Comparison of surrogate and direct measurement of insulin resistance in chronic hepatitis C virus infection: impact of obesity and ethnicity

Khoa D Lam, Peter Bacchetti, Fahim Abbasi, Claudia E Ayala, Samuel M Loeb, Vidhi Shah, Michael J Wen, Gerald M Reaven, Jacquelyn J Maher, Mandana Khalili, Khoa D Lam, Peter Bacchetti, Fahim Abbasi, Claudia E Ayala, Samuel M Loeb, Vidhi Shah, Michael J Wen, Gerald M Reaven, Jacquelyn J Maher, Mandana Khalili

Abstract

Studies using surrogate estimates show high prevalence of insulin resistance in hepatitis C infection. This study prospectively evaluated the correlation between surrogate and directly measured estimates of insulin resistance and the impact of obesity and ethnicity on this relationship. Eighty-six nondiabetic, noncirrhotic patients with hepatitis C virus (age = 48 +/- 7 years, 74% male, 44% white, 22% African American, 26% Latino, 70% genotype 1) were categorized into normal-weight (body mass index [BMI] < 25, n = 30), overweight (BMI = 25-29.9, n = 38), and obese (BMI > or = 30, n = 18). Insulin-mediated glucose uptake was measured by steady-state plasma glucose (SSPG) concentration during a 240-minute insulin suppression test. Surrogate estimates included: fasting glucose and insulin, glucose/insulin, homeostasis model assessment (HOMA-IR), quantitative insulin sensitivity check index (QUICKI), insulin (I-AUC) and glucose (G-AUC) area under the curve during oral glucose tolerance test, and the Belfiore and Stumvoll indexes. All surrogate estimates correlated with SSPG, but the magnitude of correlation varied (r = 0.30-0.64). The correlation coefficients were highest in the obese. I-AUC had the highest correlation among all ethnic and weight groups (r = 0.57-0.77). HOMA-IR accounted for only 15% of variability in SSPG in the normal weight group. The common HOMA-IR cutoff of < or =3 to define insulin resistance had high misclassification rates especially in the overweight group independent of ethnicity. HOMA-IR > 4 had the lowest misclassification rate (75% sensitivity, 88% specificity). Repeat HOMA-IR measurements had higher within-person variation in the obese (standard deviation = 0.77 higher than normal-weight, 95% confidence interval = 0.25-1.30, P = 0.005).

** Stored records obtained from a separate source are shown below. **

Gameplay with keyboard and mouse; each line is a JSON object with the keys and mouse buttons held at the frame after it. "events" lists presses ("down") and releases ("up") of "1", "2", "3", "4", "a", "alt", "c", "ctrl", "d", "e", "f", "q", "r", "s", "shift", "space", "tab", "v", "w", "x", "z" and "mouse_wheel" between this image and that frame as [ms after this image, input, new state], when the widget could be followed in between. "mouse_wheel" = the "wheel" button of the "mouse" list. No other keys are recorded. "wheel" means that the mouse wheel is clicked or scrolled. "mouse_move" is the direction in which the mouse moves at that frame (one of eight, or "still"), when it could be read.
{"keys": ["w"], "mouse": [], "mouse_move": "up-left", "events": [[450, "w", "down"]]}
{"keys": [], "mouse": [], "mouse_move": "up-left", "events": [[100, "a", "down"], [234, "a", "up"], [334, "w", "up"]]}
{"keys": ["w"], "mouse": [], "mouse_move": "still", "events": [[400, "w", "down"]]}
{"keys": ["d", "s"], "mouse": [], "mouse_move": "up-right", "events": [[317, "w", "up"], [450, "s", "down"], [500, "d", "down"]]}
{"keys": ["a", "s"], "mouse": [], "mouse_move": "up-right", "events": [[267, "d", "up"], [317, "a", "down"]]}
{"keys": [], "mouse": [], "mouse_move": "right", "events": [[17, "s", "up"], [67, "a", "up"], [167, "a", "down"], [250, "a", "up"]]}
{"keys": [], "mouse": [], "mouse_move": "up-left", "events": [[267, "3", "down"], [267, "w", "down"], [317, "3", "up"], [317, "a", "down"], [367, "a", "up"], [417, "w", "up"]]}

Conclusion: Because of limitations of surrogate estimates, caution should be used in interpreting data evaluating insulin resistance especially in nonobese, nondiabetic patients with HCV.

Conflict of interest statement

Potential conflict of interest: Nothing to report.

Figures

Fig. 1
Fig. 1
Relationship between SSPG and (A) HOMA-IR and (B) I-AUC by BMI category.
Fig. 2
Fig. 2
Relationship between SSPG and (A) HOMA-IR and (B) I-AUC by ethnicity.
Fig. 3
Fig. 3
Receiver operator characteristic (ROC) curve and sensitivity, specificity, and misclassification rate of HOMA-IR in identifying subjects with insulin resistance. ROC curve for HOMA-IR performance is shown, where SSPG > 10 mmol/L is used to define insulin resistance. The area under the curve is 0.845. The table at the bottom of this figure outlines the sensitivity, specificity, and the misclassification rates of HOMA-IR. The HOMA-IR > 4 has the lowest misclassification rate.